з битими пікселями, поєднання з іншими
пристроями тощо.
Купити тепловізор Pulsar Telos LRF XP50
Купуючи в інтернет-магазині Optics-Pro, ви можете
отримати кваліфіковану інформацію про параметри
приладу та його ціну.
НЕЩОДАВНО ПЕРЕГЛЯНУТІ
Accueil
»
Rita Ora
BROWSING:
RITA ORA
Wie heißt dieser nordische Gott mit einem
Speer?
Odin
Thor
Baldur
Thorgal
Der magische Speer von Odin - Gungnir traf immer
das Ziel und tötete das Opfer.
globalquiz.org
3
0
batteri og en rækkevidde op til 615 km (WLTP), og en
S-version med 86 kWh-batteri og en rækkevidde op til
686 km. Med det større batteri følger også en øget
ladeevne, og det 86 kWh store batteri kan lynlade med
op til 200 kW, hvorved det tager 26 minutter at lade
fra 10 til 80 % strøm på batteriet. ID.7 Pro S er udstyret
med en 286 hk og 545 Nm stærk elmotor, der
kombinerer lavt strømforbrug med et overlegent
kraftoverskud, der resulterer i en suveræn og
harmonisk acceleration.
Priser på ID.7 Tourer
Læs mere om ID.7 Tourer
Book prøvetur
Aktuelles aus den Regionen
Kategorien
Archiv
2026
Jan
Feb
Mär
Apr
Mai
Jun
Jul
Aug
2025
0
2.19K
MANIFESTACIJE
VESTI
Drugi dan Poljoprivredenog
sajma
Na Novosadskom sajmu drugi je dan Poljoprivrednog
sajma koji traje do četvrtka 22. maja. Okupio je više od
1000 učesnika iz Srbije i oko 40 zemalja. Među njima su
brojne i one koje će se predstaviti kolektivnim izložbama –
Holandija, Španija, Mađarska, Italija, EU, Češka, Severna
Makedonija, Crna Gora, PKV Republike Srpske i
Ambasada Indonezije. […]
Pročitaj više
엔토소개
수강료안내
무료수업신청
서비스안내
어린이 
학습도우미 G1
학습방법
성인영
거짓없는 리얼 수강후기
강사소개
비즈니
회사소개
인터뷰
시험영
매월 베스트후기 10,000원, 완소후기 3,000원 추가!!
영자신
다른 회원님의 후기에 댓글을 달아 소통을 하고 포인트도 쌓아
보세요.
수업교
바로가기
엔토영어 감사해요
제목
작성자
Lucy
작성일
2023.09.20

------------------------------

YOUR TASK> Pull every line containing the word "Odin" out of the listing.

YOUR SOLUTION>
Odin
Der magische Speer von Odin - Gungnir traf immer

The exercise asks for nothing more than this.